Though whelmed in woe and misery severe,
Such as e'en Nero must have wept to hear;
Though torn from all the objects of their love,
By dread seclusion, by a long remove;
Yet such was man's degenerate groveling state,
He added torture to the wounds of fate.
The generous fervour of the social flame
Was now unknown, or only known in name.
Pale-eyed Despair now raised her ebon throne,
And Pity knew no sorrows but her own.

Without a friend to calm his throbbing heart,

And from his breast to wrench Misfortune's dart, Each in himself beheld his last resort,

Too weak, too frail his sorrow to support;

No generous tear bemoaned another's grief,
No friendly sympathy bestowed relief;

Tyrants beheld their easy victims fall,

And one wide common grave threat death to all.

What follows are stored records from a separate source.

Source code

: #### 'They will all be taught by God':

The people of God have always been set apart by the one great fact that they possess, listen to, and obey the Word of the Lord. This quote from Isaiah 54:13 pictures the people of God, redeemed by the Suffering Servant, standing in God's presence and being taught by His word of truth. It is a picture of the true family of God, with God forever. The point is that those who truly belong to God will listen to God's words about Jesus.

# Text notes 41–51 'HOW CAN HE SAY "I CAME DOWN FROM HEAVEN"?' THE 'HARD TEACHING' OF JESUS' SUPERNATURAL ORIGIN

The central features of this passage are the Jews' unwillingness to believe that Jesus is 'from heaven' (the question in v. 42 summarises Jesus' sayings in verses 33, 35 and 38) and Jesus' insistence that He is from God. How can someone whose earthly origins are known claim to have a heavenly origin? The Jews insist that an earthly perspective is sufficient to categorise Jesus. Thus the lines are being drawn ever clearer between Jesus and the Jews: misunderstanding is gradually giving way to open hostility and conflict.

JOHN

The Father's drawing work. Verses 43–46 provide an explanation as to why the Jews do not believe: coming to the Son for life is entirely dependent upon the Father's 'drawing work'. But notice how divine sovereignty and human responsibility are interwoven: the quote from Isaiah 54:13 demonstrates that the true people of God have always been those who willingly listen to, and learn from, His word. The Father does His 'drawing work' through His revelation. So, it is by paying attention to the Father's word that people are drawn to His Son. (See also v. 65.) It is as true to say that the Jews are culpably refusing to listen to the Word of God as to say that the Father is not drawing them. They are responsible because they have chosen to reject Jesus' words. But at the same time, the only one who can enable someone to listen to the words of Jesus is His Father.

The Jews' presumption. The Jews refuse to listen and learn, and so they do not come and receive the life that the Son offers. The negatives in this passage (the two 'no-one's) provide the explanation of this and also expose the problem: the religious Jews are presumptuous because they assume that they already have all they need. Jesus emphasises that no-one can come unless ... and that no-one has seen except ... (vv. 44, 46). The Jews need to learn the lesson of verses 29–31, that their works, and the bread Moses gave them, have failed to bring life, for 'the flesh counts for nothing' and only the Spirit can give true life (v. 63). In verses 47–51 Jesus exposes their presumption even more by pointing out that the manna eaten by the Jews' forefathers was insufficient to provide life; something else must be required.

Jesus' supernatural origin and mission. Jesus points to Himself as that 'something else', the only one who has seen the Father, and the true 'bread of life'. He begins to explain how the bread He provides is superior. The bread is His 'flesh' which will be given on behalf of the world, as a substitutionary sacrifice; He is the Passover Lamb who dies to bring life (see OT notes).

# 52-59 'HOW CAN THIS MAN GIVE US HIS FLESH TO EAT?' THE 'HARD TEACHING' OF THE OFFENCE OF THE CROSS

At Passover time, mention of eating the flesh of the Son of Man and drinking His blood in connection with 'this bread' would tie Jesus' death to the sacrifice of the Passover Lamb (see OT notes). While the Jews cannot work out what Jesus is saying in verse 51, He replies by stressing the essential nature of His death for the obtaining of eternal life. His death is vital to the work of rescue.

But, to relieve the miseries of man,

Sweet Sensibility her reign began;

Beneath the mildness of her gentle reign,
The smiling virtues blessed the earth again;
Candour and Friendship, sweet ethereal pair,
Dispelled the lurid clouds of dark despair;
Those realms, which in the shades of darkness lay,
Shut from the light of learning's splendid day,
Or in the vale of misery, distressed

With every woe, that grieves a mortal breast,
With heart-felt joy perceived Compassion near,
From Sorrow's eye to wipe her bursting tear,
And mid the dungeon's insalubrious gloom,
Beheld the rose of consolation bloom.
Sweet Sensibility, pure is thy sway,

As the clear splendours of Hesperian day;
Bright is thy form, as when the clouds of even,
Enchase with flaming gold the azure heaven;
Soft is thy bosom, as the silver waves,

When gentle zephyrs, from their western caves,
Breathe a mild perfume o'er the rippling stream,
Which smiles effulgent in the solar beam.